Records supplied
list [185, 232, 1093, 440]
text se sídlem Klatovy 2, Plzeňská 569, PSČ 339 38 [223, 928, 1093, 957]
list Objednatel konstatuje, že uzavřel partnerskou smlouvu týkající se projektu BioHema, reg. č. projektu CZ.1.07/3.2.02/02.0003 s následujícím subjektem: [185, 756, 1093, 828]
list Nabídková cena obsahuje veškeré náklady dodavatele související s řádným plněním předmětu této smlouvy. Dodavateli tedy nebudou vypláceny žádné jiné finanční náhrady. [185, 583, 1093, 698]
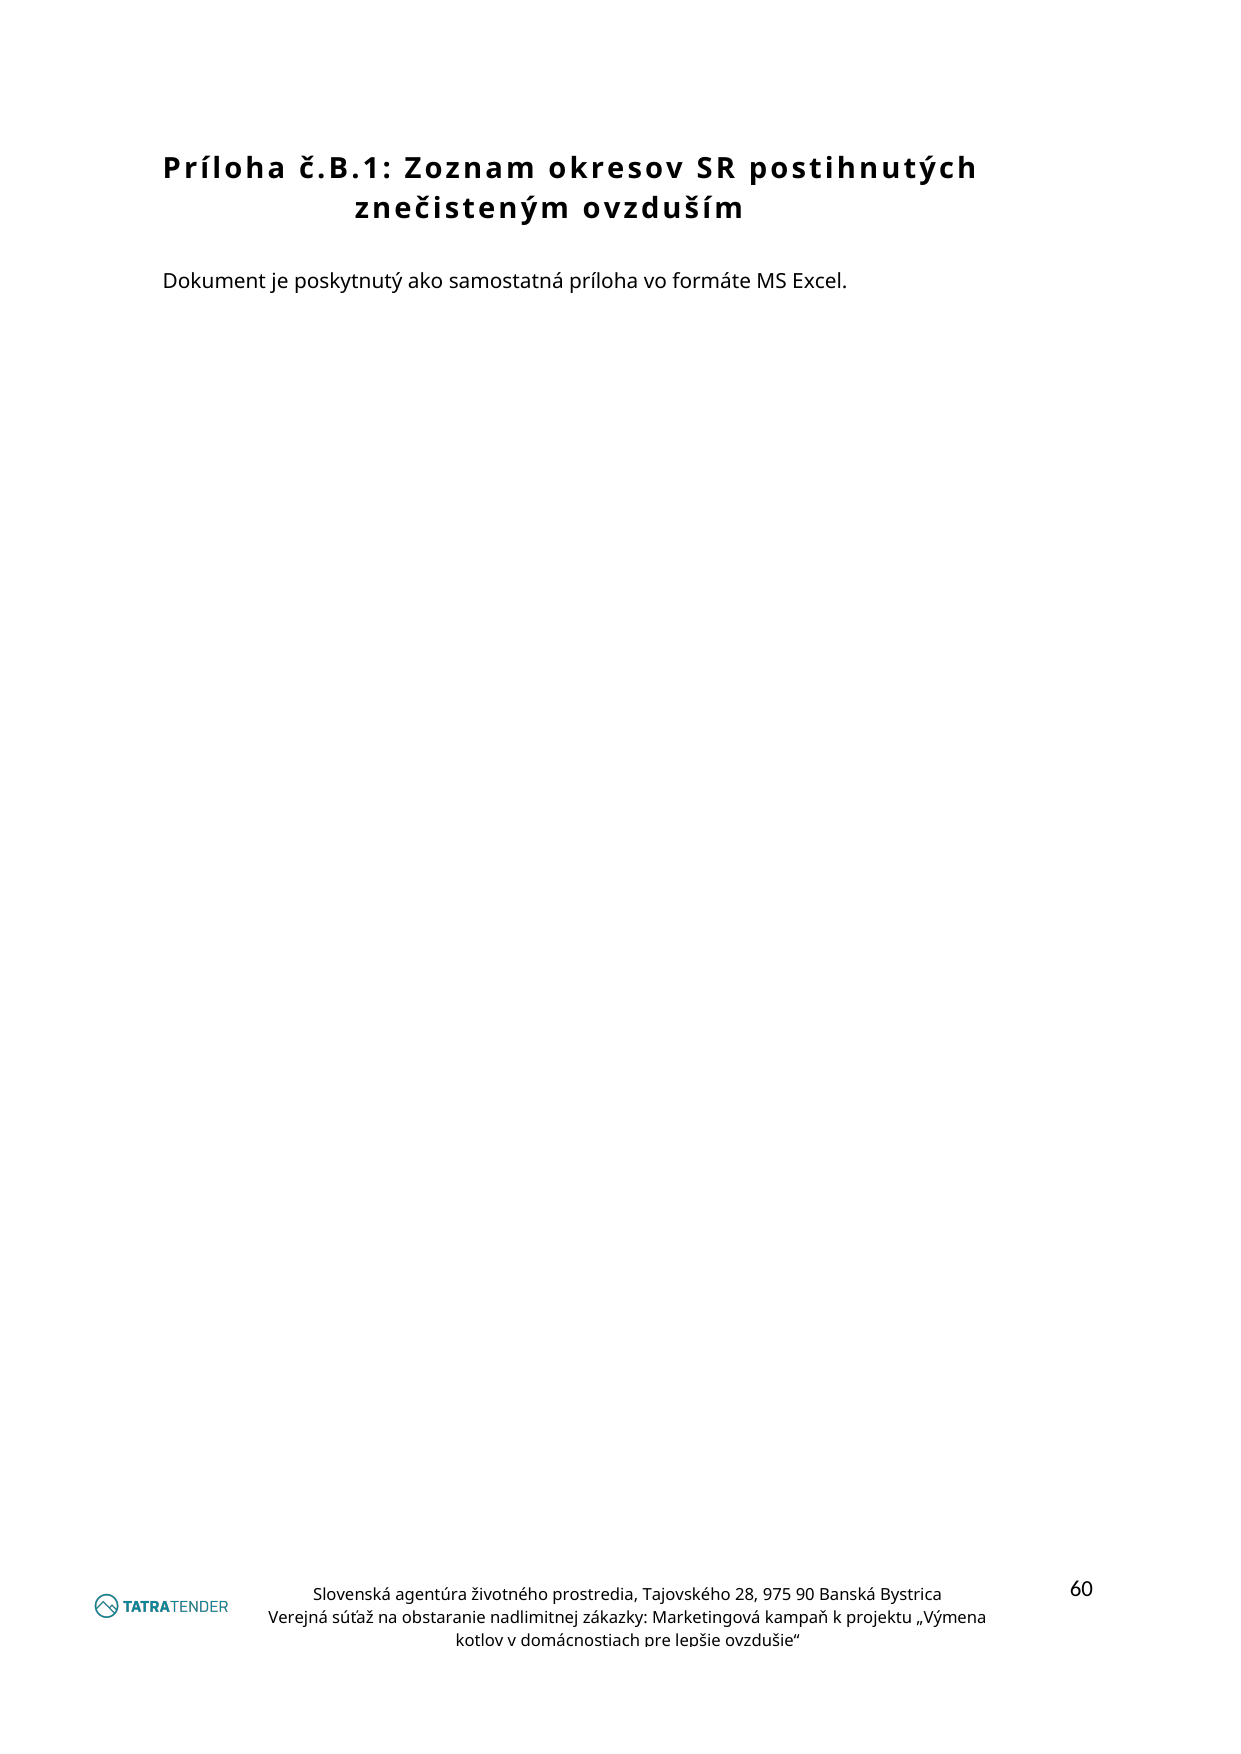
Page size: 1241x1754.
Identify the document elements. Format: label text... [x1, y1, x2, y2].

text Dokument je poskytnutý ako samostatná príloha vo formáte MS Excel. [162, 267, 1093, 295]
text Príloha č.B.1: Zoznam okresov SR postihnutých znečisteným ovzduším [162, 148, 1093, 227]
picture [92, 1583, 239, 1627]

Exercise objective
In the material above, the line with "Identify the document" marks the start. Print it and every line after it through the last, exactly.

Response box
Identify the document elements. Format: label text... [x1, y1, x2, y2].

text Dokument je poskytnutý ako samostatná príloha vo formáte MS Excel. [162, 267, 1093, 295]
text Príloha č.B.1: Zoznam okresov SR postihnutých znečisteným ovzduším [162, 148, 1093, 227]
picture [92, 1583, 239, 1627]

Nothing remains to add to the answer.